In those cases, an ex parte motion can be filed based on the detriment and danger to the child of the current visitation order being kept in place. If you file one of these, you have to keep in might that there is a chance the judge will simply say “I am not going to change the orders until we have a full hearing.” However, oftentimes, when presented with the other side of the story, the judge will adjust the temporary orders to a more appropriate schedule until the hearing. This can include supervised visitation or other restricted visitation, but it is a lot better than a no visitation order. It is important to check with an attorney about this to determine your chances of getting a change, based on the facts of the case and the judge assigned to hear your matter, so that you don’t waste a lot of time and money on emergency orders that will simply be denied.

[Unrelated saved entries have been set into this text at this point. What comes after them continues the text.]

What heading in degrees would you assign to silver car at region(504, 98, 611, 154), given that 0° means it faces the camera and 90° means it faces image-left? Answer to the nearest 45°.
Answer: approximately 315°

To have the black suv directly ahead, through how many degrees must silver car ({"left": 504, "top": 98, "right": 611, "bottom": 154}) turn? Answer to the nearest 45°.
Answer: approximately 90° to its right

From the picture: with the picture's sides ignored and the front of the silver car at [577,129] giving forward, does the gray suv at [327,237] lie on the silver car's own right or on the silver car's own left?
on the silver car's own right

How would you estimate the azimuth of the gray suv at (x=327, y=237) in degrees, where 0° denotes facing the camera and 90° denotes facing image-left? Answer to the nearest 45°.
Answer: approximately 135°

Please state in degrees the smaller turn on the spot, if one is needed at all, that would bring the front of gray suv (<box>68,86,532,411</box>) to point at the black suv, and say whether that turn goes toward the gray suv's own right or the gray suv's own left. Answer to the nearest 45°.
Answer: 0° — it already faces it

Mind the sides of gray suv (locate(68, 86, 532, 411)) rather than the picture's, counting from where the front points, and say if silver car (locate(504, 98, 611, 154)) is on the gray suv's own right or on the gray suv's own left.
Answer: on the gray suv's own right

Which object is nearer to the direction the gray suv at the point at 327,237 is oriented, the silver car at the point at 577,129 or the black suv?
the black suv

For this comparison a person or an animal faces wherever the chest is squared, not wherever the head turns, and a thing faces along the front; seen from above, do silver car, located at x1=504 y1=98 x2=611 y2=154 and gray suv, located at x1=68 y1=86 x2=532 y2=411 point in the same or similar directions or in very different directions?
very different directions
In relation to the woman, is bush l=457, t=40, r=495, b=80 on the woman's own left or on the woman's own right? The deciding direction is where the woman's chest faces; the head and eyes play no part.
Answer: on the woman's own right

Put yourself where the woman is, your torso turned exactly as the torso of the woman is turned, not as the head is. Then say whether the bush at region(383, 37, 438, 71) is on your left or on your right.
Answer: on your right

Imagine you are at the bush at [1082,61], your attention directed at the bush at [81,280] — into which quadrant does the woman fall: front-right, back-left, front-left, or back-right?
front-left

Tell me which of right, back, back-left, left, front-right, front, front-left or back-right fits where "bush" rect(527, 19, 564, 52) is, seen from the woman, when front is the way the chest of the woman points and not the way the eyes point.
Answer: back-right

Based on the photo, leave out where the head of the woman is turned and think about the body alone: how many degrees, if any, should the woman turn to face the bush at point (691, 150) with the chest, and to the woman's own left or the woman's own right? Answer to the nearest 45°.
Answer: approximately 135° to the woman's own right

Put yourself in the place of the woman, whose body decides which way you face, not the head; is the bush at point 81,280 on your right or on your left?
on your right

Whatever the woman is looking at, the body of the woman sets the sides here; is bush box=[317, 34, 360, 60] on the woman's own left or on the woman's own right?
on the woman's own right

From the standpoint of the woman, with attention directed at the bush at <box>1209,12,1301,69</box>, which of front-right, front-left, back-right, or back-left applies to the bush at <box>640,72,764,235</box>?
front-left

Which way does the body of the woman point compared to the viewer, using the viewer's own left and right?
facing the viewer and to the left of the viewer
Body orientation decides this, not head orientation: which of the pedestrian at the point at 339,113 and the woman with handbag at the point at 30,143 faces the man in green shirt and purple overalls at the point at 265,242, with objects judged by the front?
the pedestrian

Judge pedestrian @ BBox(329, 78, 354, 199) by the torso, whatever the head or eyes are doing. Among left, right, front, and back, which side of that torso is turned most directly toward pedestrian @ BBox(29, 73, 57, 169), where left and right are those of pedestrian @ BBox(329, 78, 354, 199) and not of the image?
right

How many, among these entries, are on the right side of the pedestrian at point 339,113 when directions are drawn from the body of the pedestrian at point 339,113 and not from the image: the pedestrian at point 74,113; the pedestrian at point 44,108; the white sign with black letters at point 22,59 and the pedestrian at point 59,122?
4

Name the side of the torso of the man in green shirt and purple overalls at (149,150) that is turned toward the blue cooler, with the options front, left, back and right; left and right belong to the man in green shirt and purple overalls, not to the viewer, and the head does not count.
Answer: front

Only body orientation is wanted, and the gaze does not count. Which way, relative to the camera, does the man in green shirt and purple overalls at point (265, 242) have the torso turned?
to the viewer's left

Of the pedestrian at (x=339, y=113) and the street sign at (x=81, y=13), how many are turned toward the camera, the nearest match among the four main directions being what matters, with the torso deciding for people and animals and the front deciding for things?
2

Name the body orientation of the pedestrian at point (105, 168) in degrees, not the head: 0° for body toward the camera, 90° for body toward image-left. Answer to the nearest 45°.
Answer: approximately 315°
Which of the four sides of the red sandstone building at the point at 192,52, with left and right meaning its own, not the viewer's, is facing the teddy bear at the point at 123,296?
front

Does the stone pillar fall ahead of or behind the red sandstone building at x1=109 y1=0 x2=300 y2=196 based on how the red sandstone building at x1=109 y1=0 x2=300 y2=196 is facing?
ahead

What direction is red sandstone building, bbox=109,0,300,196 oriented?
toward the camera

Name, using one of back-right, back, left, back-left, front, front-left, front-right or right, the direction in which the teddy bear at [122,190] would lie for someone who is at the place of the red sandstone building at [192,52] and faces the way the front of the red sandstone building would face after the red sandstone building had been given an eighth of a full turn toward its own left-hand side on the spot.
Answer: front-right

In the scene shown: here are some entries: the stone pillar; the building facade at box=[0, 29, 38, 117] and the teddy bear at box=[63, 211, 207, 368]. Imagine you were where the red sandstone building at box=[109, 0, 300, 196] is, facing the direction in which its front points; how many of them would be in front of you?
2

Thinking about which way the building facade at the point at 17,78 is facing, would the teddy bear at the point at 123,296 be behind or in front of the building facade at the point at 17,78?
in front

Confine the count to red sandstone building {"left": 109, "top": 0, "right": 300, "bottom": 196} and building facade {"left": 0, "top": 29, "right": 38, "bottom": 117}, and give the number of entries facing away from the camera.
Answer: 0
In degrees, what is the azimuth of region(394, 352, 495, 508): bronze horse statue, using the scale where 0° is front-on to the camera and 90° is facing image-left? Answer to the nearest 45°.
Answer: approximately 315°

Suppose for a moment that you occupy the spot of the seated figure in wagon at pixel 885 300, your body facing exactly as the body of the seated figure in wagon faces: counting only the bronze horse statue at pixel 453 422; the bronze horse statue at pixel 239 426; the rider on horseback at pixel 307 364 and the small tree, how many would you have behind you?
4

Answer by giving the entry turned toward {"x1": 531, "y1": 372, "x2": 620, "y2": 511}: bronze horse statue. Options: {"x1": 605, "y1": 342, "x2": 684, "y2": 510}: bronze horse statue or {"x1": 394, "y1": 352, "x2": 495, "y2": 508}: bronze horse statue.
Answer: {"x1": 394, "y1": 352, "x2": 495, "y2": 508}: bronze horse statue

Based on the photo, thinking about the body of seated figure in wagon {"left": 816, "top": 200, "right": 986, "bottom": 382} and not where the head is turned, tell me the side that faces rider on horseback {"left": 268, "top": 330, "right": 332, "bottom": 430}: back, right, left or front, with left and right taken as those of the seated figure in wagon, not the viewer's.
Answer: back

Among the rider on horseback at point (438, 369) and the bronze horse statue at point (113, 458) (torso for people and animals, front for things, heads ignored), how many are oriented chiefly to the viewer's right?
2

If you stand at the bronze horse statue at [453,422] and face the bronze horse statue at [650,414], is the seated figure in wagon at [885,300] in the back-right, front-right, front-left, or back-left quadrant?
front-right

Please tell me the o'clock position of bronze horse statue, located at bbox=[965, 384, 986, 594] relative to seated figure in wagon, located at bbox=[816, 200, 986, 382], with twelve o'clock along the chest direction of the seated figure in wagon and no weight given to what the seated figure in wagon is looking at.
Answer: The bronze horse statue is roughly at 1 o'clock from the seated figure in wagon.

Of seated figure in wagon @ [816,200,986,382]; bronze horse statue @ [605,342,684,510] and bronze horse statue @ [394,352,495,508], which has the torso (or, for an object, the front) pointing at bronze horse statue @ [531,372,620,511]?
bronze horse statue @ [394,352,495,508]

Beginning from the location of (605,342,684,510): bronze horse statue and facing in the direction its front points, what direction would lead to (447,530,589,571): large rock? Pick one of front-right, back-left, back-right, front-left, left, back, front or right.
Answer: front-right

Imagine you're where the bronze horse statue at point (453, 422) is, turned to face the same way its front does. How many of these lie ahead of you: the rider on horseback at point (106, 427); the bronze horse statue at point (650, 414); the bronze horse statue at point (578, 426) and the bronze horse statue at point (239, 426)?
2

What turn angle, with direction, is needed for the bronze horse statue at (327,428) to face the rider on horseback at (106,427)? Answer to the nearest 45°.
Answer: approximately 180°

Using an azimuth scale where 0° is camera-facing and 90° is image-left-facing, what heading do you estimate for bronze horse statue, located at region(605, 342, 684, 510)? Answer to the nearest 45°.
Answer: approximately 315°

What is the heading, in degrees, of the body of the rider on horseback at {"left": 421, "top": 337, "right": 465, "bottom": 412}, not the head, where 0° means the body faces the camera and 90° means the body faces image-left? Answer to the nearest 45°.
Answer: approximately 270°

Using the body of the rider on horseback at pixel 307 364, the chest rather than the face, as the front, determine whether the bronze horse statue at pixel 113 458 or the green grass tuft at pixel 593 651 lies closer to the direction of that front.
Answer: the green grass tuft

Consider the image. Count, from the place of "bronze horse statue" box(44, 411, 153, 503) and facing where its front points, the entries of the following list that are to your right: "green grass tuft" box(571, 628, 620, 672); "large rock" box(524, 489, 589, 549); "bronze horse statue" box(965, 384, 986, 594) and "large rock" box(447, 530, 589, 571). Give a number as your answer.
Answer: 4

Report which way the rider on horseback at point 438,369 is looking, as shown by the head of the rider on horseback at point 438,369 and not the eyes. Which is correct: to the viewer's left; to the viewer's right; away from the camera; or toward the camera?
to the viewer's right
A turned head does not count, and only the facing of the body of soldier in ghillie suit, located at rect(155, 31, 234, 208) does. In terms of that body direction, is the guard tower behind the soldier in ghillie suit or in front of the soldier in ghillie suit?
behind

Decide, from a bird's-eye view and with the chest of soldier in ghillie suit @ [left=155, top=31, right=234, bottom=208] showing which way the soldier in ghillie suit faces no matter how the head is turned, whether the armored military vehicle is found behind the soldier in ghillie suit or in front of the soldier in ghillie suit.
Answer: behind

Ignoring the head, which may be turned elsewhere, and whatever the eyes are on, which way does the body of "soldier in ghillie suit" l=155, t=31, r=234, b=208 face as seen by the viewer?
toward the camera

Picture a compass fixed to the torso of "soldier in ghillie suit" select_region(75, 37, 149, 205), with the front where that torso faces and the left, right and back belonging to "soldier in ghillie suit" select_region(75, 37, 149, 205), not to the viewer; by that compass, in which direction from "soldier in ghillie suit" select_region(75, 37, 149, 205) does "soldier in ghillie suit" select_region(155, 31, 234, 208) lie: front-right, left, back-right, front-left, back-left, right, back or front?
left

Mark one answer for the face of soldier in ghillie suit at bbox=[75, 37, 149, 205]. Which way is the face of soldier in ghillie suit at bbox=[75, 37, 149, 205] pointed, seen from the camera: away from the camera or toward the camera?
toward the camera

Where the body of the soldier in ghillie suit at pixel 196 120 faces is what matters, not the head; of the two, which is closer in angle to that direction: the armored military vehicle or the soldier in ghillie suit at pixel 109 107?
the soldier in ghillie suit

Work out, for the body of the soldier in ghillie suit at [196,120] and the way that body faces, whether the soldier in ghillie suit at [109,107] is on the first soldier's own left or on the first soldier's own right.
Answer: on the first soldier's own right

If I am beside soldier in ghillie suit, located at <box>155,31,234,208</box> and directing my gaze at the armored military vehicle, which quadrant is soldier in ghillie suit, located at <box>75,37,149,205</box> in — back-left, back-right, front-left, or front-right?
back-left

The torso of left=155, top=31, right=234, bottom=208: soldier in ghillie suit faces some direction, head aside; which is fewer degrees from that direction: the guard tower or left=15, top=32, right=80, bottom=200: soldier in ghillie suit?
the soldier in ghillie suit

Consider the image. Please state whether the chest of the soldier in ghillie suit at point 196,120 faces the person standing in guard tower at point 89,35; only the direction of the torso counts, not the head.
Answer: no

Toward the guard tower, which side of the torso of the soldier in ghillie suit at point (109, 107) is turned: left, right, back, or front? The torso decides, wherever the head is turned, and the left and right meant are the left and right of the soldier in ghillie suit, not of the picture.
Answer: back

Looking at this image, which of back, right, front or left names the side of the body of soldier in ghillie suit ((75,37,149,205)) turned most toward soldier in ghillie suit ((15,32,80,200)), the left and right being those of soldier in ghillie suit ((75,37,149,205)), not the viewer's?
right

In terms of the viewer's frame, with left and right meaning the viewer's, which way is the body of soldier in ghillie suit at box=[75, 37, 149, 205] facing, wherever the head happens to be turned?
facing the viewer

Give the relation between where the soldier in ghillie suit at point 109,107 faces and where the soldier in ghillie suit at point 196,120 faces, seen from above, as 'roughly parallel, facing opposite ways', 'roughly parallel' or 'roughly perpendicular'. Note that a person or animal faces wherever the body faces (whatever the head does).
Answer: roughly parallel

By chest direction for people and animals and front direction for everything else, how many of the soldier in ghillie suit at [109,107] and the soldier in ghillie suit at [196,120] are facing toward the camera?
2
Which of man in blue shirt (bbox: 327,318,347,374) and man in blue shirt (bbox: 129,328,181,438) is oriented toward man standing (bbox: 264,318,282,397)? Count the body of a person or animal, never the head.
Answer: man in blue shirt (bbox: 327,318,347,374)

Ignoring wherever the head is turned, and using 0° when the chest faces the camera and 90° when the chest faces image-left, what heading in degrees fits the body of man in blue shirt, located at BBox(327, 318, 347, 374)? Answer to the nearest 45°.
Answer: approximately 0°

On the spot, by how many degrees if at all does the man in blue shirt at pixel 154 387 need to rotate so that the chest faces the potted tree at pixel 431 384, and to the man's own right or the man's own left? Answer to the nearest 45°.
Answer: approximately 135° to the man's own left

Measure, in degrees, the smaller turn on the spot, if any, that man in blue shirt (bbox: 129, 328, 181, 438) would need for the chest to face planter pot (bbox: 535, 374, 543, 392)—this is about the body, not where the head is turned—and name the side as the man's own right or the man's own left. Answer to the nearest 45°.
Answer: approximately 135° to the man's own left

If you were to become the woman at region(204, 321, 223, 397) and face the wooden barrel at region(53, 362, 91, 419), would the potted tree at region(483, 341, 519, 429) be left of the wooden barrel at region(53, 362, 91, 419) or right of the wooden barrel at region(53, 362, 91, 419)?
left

These judgment calls are extremely difficult for judges to make before a full hearing has taken place, so explaining the full situation and the potential harm to the child are keys to getting adjustments to the orders.

DISCLAIMER: All legal principles quoted are valid as of the date of writing in the State of California. However, you should NEVER base your actions on a legal article, blog, or internet story, as facts in real life are complicated. You should have your case evaluated by an attorney experienced in the area of law needed for your case. In addition, there are often exceptions and potential changes to results that occur due to facts that you may think are trivial or unimportant. This article should not be taken in any way as legal advice on your specific legal matter.